> _Task objective_:
Where a line holds the word "this", count it, then give only the total for the entries below.

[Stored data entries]
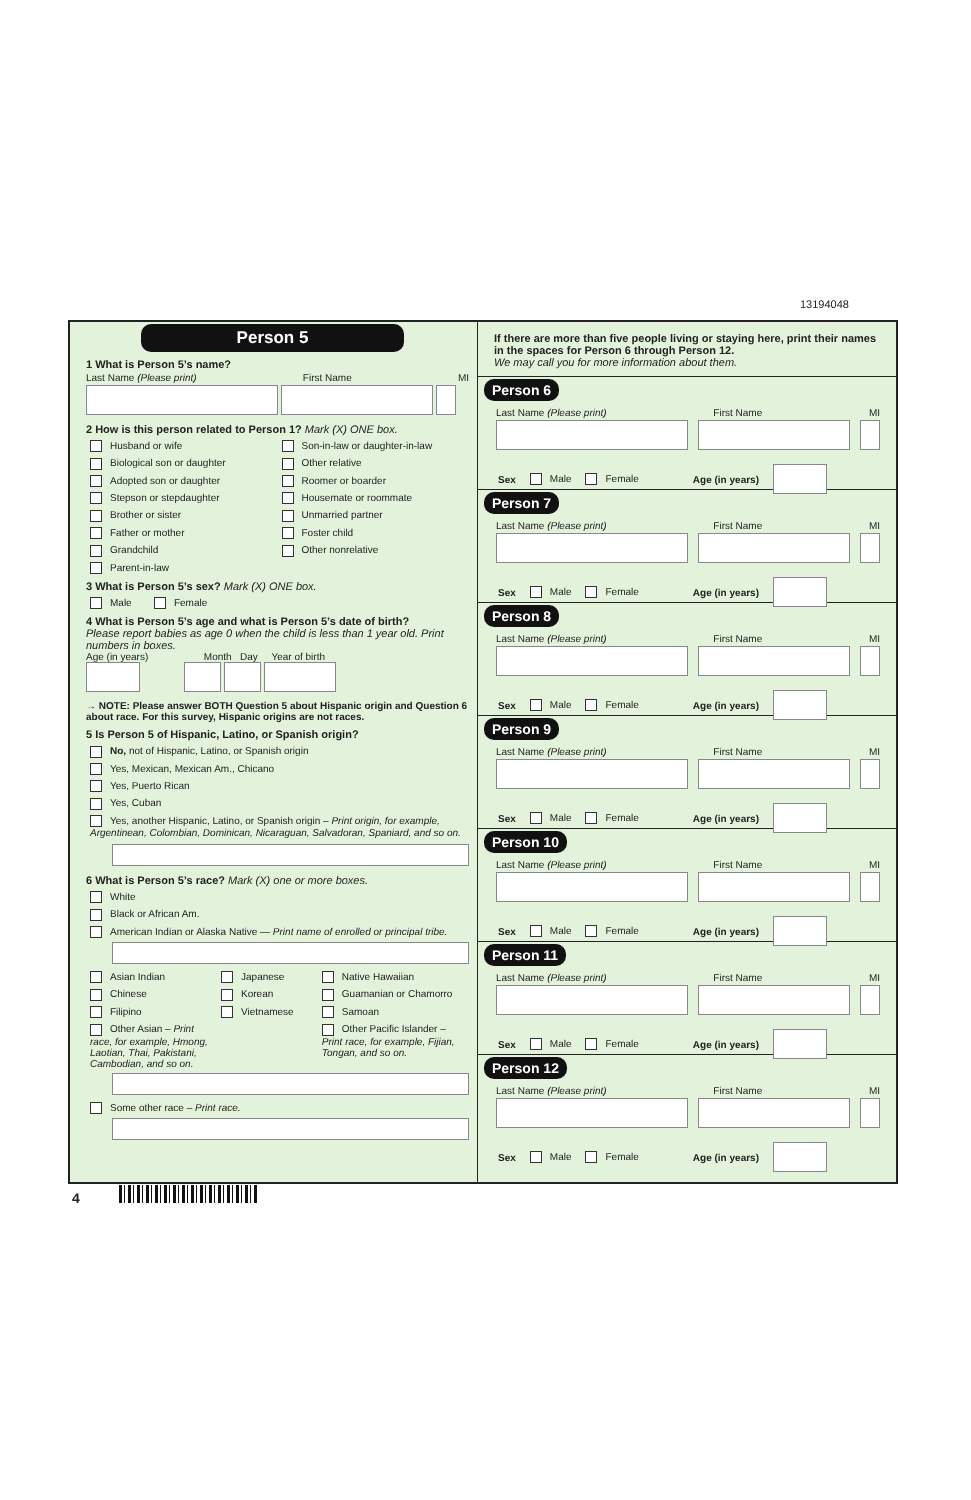13194048
Person 5
1 What is Person 5’s name?
Last Name (Please print) First Name MI
2 How is this person related to Person 1? Mark (X) ONE box.
Husband or wife
Biological son or daughter
Adopted son or daughter
Stepson or stepdaughter
Brother or sister
Father or mother
Grandchild
Parent-in-law
Son-in-law or daughter-in-law
Other relative
Roomer or boarder
Housemate or roommate
Unmarried partner
Foster child
Other nonrelative
3 What is Person 5’s sex? Mark (X) ONE box.
Male Female
4 What is Person 5’s age and what is Person 5’s date of birth?
Please report babies as age 0 when the child is less than 1 year old. Print numbers in boxes.
Age (in years) Month Day Year of birth
→ NOTE: Please answer BOTH Question 5 about Hispanic origin and Question 6 about race. For this survey, Hispanic origins are not races.
5 Is Person 5 of Hispanic, Latino, or Spanish origin?
No, not of Hispanic, Latino, or Spanish origin
Yes, Mexican, Mexican Am., Chicano
Yes, Puerto Rican
Yes, Cuban
Yes, another Hispanic, Latino, or Spanish origin – Print origin, for example, Argentinean, Colombian, Dominican, Nicaraguan, Salvadoran, Spaniard, and so on.
6 What is Person 5’s race? Mark (X) one or more boxes.
White
Black or African Am.
American Indian or Alaska Native — Print name of enrolled or principal tribe.
Asian Indian
Chinese
Filipino
Other Asian – Print race, for example, Hmong, Laotian, Thai, Pakistani, Cambodian, and so on.
Japanese
Korean
Vietnamese
Native Hawaiian
Guamanian or Chamorro
Samoan
Other Pacific Islander – Print race, for example, Fijian, Tongan, and so on.
Some other race – Print race.
If there are more than five people living or staying here, print their names in the spaces for Person 6 through Person 12.
We may call you for more information about them.
Person 6
Last Name (Please print) First Name MI
Sex Male Female Age (in years)
Person 7
Last Name (Please print) First Name MI
Sex Male Female Age (in years)
Person 8
Last Name (Please print) First Name MI
Sex Male Female Age (in years)
Person 9
Last Name (Please print) First Name MI
Sex Male Female Age (in years)
Person 10
Last Name (Please print) First Name MI
Sex Male Female Age (in years)
Person 11
Last Name (Please print) First Name MI
Sex Male Female Age (in years)
Person 12
Last Name (Please print) First Name MI
Sex Male Female Age (in years)
4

> _Exercise result_:
2